Auch diese sind in der Zangenbewegung, die durch fehlende Kinder als spätere Zahler und die steigende Lebenserwartung, bei der nicht nur das Mengenproblem verstärkt wird, sondern durch die dadurch bedingte Kostenexplosion durch den körperlichen Verfall des Alterns zu einer Überdehnung der Kassenleistungen führt.
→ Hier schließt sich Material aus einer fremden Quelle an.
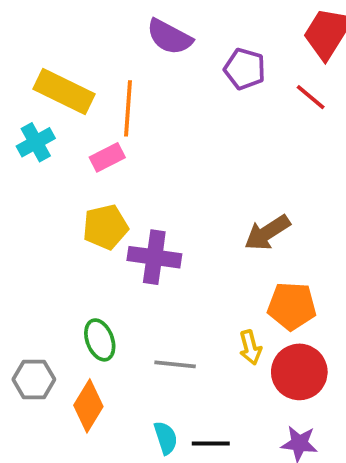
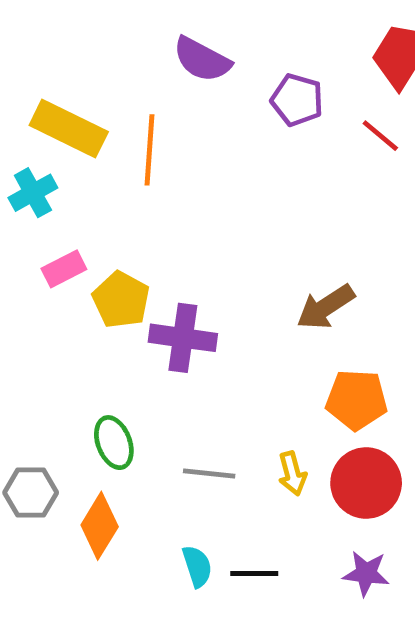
pink rectangle: (107, 157) -> (64, 269), moved
yellow pentagon: (105, 227) -> (121, 300), turned -30
yellow arrow: (250, 347) -> (292, 473), moved

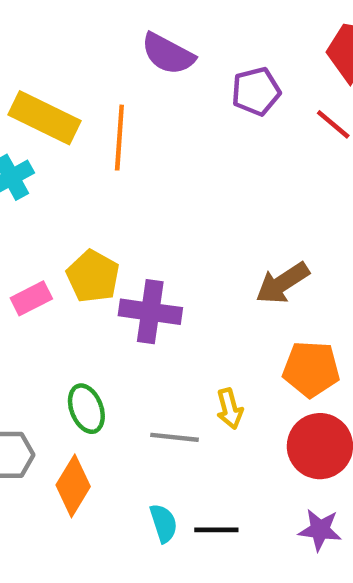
purple pentagon: (297, 100) -> (256, 91), turned -30
pink rectangle: (64, 269) -> (31, 298), moved
yellow arrow: (292, 473) -> (230, 409), moved

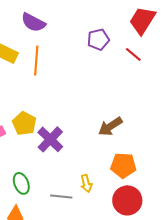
purple semicircle: (168, 54) -> (33, 22), moved
purple cross: (150, 312) -> (50, 139), turned 36

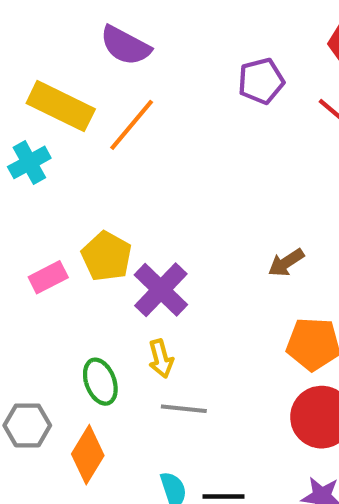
orange line: (36, 60) -> (132, 125), turned 36
brown arrow: (110, 126) -> (286, 263), size x0.7
yellow arrow: (86, 183) -> (161, 359), moved

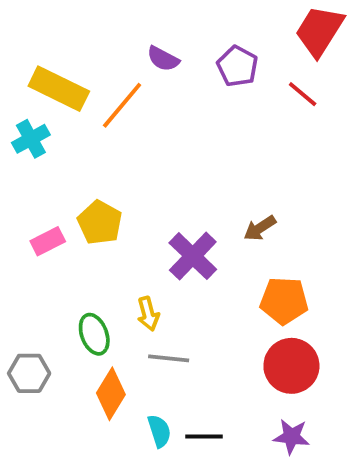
purple semicircle: (125, 46) -> (163, 59), moved, size x0.7
purple pentagon: (261, 81) -> (237, 66), turned -30
purple cross: (161, 290) -> (193, 256), moved
orange diamond: (88, 455) -> (111, 394), moved

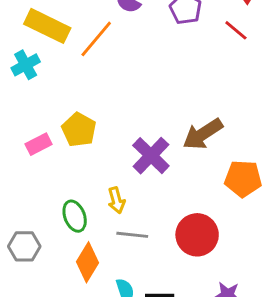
brown arrow: (260, 228) -> (203, 134), size x1.6
orange pentagon: (284, 301) -> (243, 179), moved
red circle: (291, 366) -> (197, 235), moved

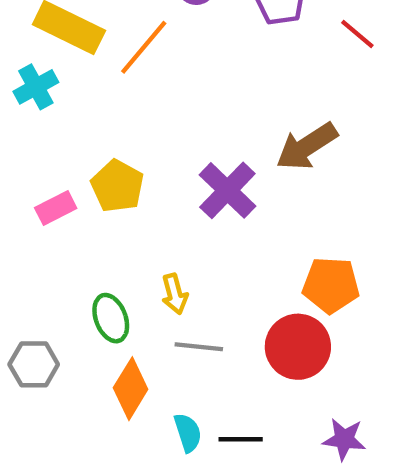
brown arrow: (203, 134) -> (307, 146), moved
purple cross: (151, 156) -> (227, 190), moved
orange pentagon: (243, 179) -> (331, 285), moved

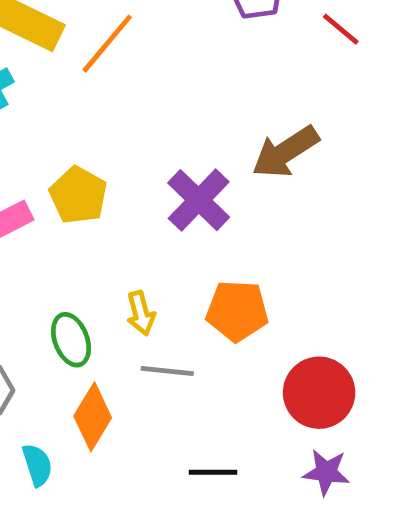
orange pentagon: (331, 285) -> (237, 311), moved
red circle: (298, 347) -> (319, 393), moved
cyan semicircle: (188, 433) -> (37, 465), moved

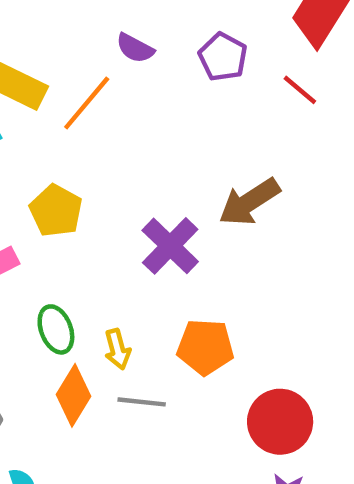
yellow pentagon: (78, 195) -> (56, 211), moved
green ellipse: (71, 340) -> (56, 329), moved
orange diamond: (93, 417) -> (74, 395), moved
In diesen Fällen haben wir drei Stellgrößen:

  1. Leistungskürzung
  2. Beitragserhöhung
  3. Kapitalbildung
  4. Vereinheitlichung der Systeme durch Überführung aller Zahler und Empfänger in eine Kasse, um damit die Versorgungsgerechtigkeit herzustellen und die unterschiedlichen Risikoprofile der Versichertengruppen auszugleichen

Die Kapitalbildung erfolgt spiegelbildlich anhand des für die Rente gezeigten Verfahrens. Auch hier müssen Beitragszahler ohne Kinder ab dem 25. Lebensjahr eine Kapitalbildung leisten, indem sie entsprechende Zusatzbeiträge abführen. Am Ende ist zu erwarten, dass Kinderlose in allen Kassen zusammen ca. € 500,00 bis 600,00 monatlich zusätzlich veranschlagen müssen.
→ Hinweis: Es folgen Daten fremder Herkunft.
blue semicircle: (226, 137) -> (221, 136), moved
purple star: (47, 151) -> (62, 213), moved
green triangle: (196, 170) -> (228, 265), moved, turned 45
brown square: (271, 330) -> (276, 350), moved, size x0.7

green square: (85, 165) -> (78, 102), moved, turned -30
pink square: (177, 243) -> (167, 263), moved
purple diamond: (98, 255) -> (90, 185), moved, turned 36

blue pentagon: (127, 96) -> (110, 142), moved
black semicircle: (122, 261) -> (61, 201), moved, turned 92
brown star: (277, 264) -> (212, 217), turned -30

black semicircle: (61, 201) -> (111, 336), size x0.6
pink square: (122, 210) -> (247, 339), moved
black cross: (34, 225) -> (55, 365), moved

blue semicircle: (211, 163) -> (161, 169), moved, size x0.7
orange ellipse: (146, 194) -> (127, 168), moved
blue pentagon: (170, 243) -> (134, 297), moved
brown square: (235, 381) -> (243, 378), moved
Angesichts dieser Beiträge stellt sich die Frage „Kind oder keines“ in endlich in dem Licht, in dem sie sich rein logisch und ohne Freeride-Möglichkeit schon immer gestellt hat.

Was der verfassungsrechtliche Begriff „Enteignungsgleicher Eingriff“ in dieser Debatte bedeutet

Wer die Diskussion um Renten-, Kranken- und Pflegekasse immer wieder das Wort „Beitragserhöhung“ in den Mund nimmt, müssen sich dessen bewusst sein, dass das Bundesverfassungsgericht alle Versuche, den Bürgern vom Bruttoeinkommen mehr als 50% für Steuern und Sozialbeiträge abzunehmen, mit an Sicherheit grenzender Wahrscheinlichkeit unterbinden wird. Entsprechende Urteile in vergleichbaren Situationen zeigen das deutlich an.

Sollte die aktuelle Situation in gleicher Weise weitere drei bis fünf Jahre andauern, wird diese Grenze von 50% beim statistischen Medianeinkommen mit an Sicherheit grenzenden Wahrscheinlichkeit beim einer/m ledigen Steuerzahler/in erreicht bzw. überschritten werden.

Die Lage ist also nicht nur dramatisch. Sie ist fatal, denn die Sozialkassen sind systemisch kurz vor der Implosion.